I'd u do convert. U can go on several directions. Txt. Mobi. And I think there is a list some where.

I know someone can better answer these questions posting from my itouch isnt working


----------



## Ann in Arlington (Oct 27, 2008)

mouadh said:


> do kindles dictionary pronounce words  if it does does the dictionary works with pdf books ?


I think you can do text-to-speech in the dictionary so, yes, it will pronounce words -- but it's a rather robotic voice.


> i also got another question: what is the formats that text to speech works with??and how can i use it with pdf. shall i convert to a specific format??


I don't think it works with PDF -- you'd have to convert it. You can send a file to Amazon for that or use one of several 3rd party programs to do the conversion. Kindle's "native" format is ".azw" which is ".mobi" with their particular copy protection scheme in place. Conversion to either .mobi or .prc format should produce a book on which text to speech will work -- but I haven't tried this myself, so I can't be sure.


> the last question is the converted pdf book works in a suitable way? and which formats shall i convert to and how?


Answered that above.  I'd suggest that you go to the Amazon Kindle page and scroll down to where there's a link to the user's guide in a PDF format. . . that will answer a lot of the specific questions you have. The user's guide also come loaded on the device when you buy a Kindle. . .the PDF file on the site is available so you can check it out ahead of time.


----------



## SusanCassidy (Nov 9, 2008)

The problem with using text-to-speech is that is it not always pronounced correctly.


----------



## mouadh (Dec 8, 2010)

thanks for all of you.



> but I haven't tried this myself, so I can't be sure.
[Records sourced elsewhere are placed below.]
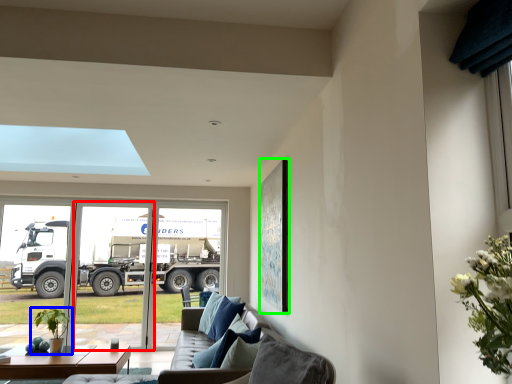
Question: Estimate the real-world distances between objects in this image. Which object is closer to screen door (highlighted by a red box), houseplant (highlighted by a blue box) or picture frame (highlighted by a green box)?

Choices:
 (A) houseplant
 (B) picture frame

Answer: (A)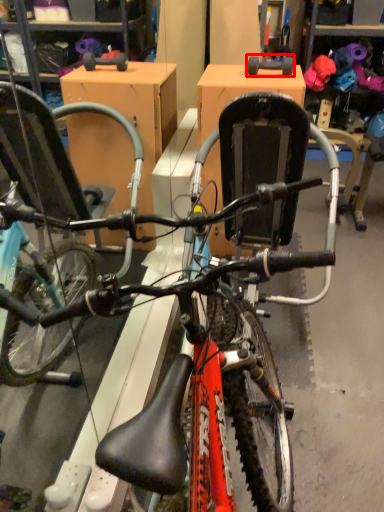
Question: Where is wheel (annotated by the red box) located in relation to bicycle in the image?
is there any body who tried?


----------



## Vegas_Asian (Nov 2, 2008)

let me try now. it wouldn't let me, but my PDFs are filled with images


----------



## mouadh (Dec 8, 2010)

OK. i am waiting


----------



## flutterby (Aug 11, 2010)

I had a boring PDF article that I had to read for one of my classes a few weeks ago.  I put it on my kindle 3 in PDF format and in .mobi format.  It was a lot easier to read in the converted .mobi format.  Also, the text to speech did not work in the PDF but did read in the .mobi.  Hope that helps.


On a somewhat related note, if you have a PDF that doesn't convert well to mobi (images, urls at the bottom of the pages, etc), some adobe programs can read the PDF to you, just like the kindle, though Kindle's voices and speeds are a lot nicer to listen to (to me, at least).


----------



## mouadh (Dec 8, 2010)

thanks 
you really helped me 
hope u good luck


----------



## mcostas (Nov 22, 2010)

That would be so awesome if there was a real pronounciation app on the kindle! I have the shorter dictionary which came with a computer cd that has that. It's in an english accent though. 

The kindle is just text to speech, it misprounounces a lot from the little bit I have heard.


----------